GIVEN PASSAGE: Begin
Electrical power: The electrical power sector has seen a significant increase in system complexity over the past several years. Data diversity and volume is on the rise, and so is the cost of traditional data management. This required a shift in data strategy to create a pervasive culture of data-driven insights at scale. For example, more than 20,000 users are on the big data platform for this vertical, which generates or handles upward of several millions transactions a day.
Power companies provide analytics on historical data extraction services upon customer request. These data requests typically are for a number of tags for a number of units over time and are executed at a fleet level. In order to serve the demand, the team needs to ingest all historical data from thousands of gas and steam turbines into a data lake from current operational systems. This is done by implementing a daily ingestion process to keep the big data platform and data lake current within 24 hours of operational data, which is used for generating the analytics. The use of a data lake has helped reduce clock time and touch time to extract data from weeks to hours. It also helped reduce the load on operational systems by freeing them of the analytics burden, thereby reducing the data kept in expensive SAN storage systems from over a decade to only a few months. This allows operational systems to run “in-memory” with improved performance.
GIVEN PASSAGE: End
STUDY MATERIAL: Begin
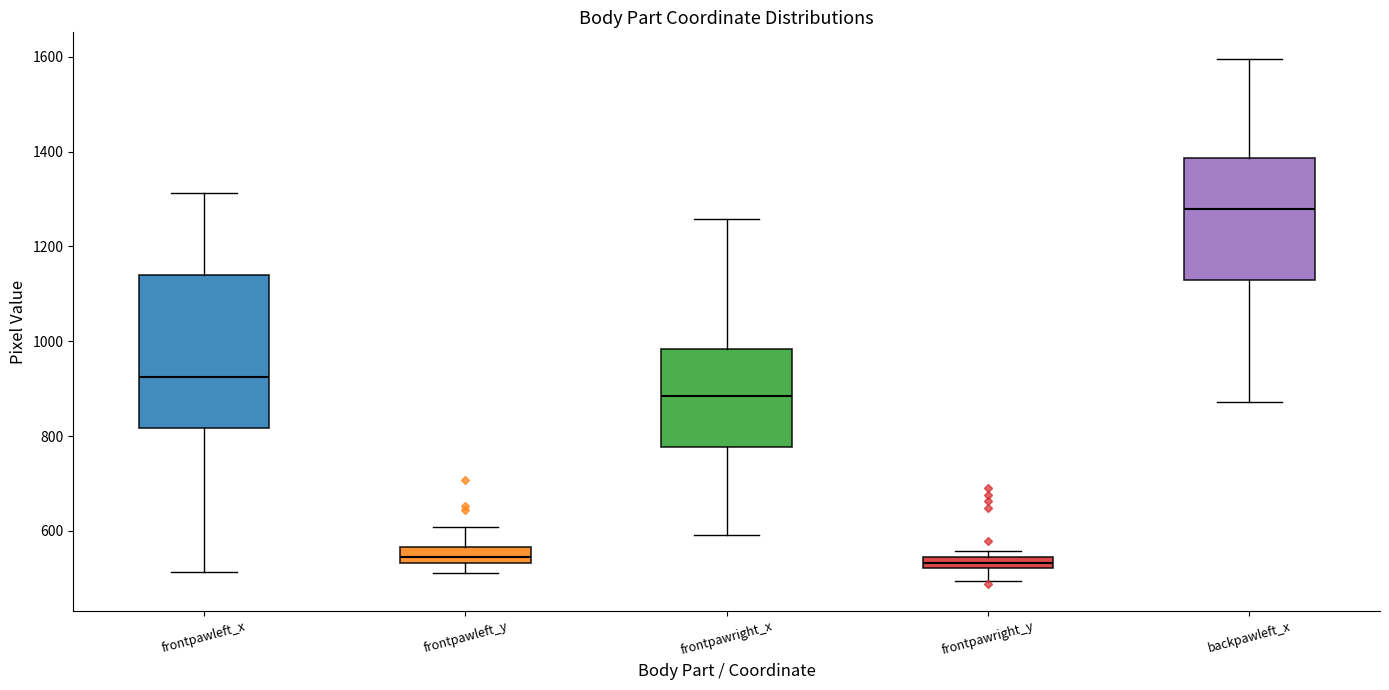

Comparing the boxes themselves (not the whiskers), which one is the tallest?

frontpawleft_x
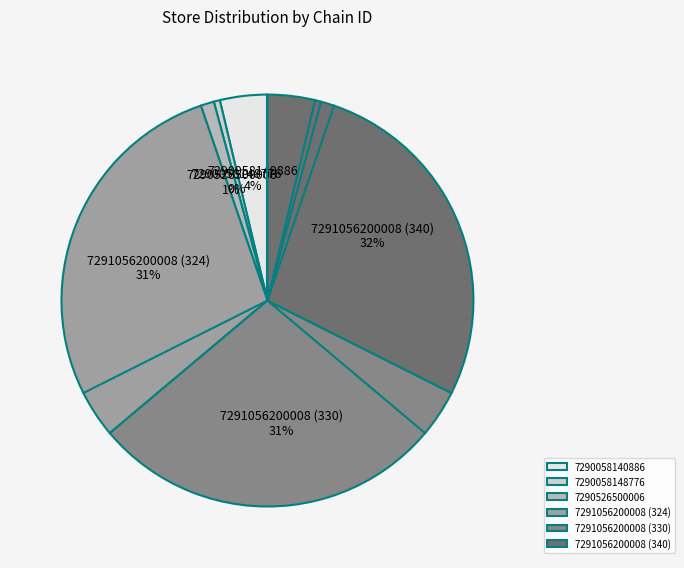

Is it true that 7291056200008 (324) is 39% of the pie?

False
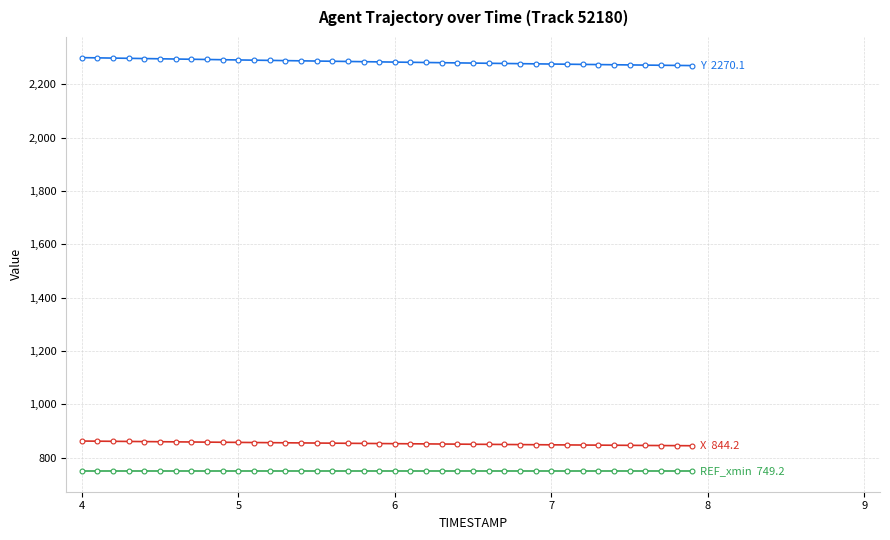

How many lines are shown in the chart?

3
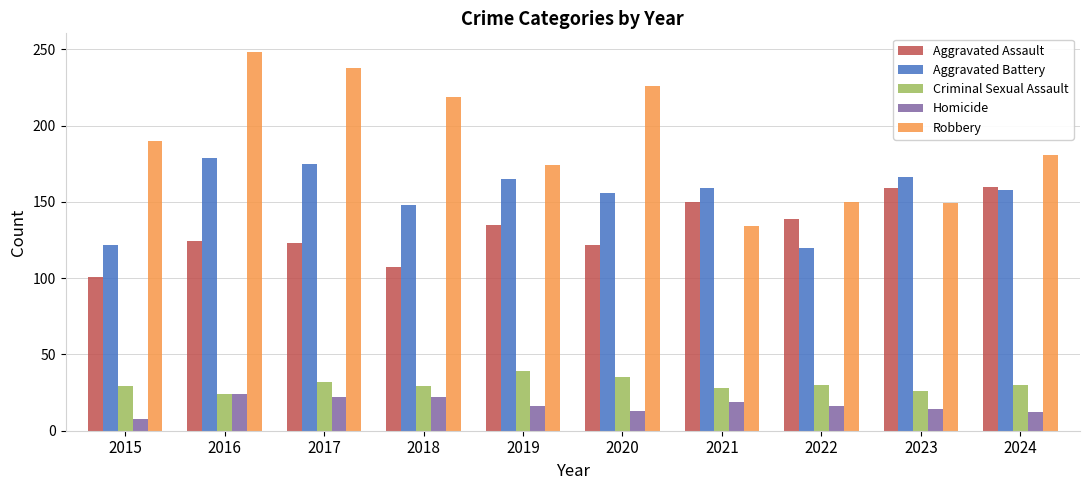

Is it true that Homicide equals 24 at 2016?

True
STUDY MATERIAL: End
YOUR TASKS.
[a] In the electrical power passage, how many users are on the big data platform for this vertical?
[b] Carry on with the electrical power passage from the point where it stops.
The rows play no part in this work.

ANSWER SET.
[a] More than 20,000 users.

[b]
DATA WAREHOUSES VS. DATA LAKES
|DATA WAREHOUSES CONTROL||vs||DATA LAKES FLEXIBILITY|
|Structured, processed||Data||Structured/ semi-structured/unstructured, raw|
|Well-defined schema||Schema||No schema (schema on read)|
|Expensive for large data volumes||Storage||Designed for low-cost storage|
|Less agile, fixed configuration||Agility||Highly agile, configure & reconfigure as needed|
|Well-defined usage||Usage||Future, experimental usage|
|Clean, trusted data||Raw data, frictionless ingestion|
|Single model of the truth||Integration and end user exercise|
|Upfront data preparation||Late data integration|
|Skills: Heavy IT reliance (Large IT teams: DBAs, data architects, ETL developers, BI developers, DQ developers, data modelers, data stewards) & less technical analysts||Skills: Self service. More technical analysts, and IT manages the cluster and ingestion, but no IT involvement when working with data (data scientists, developer)|
|Features in data lakes that add value:|
Table 2: Data warehouses vs. data lakes.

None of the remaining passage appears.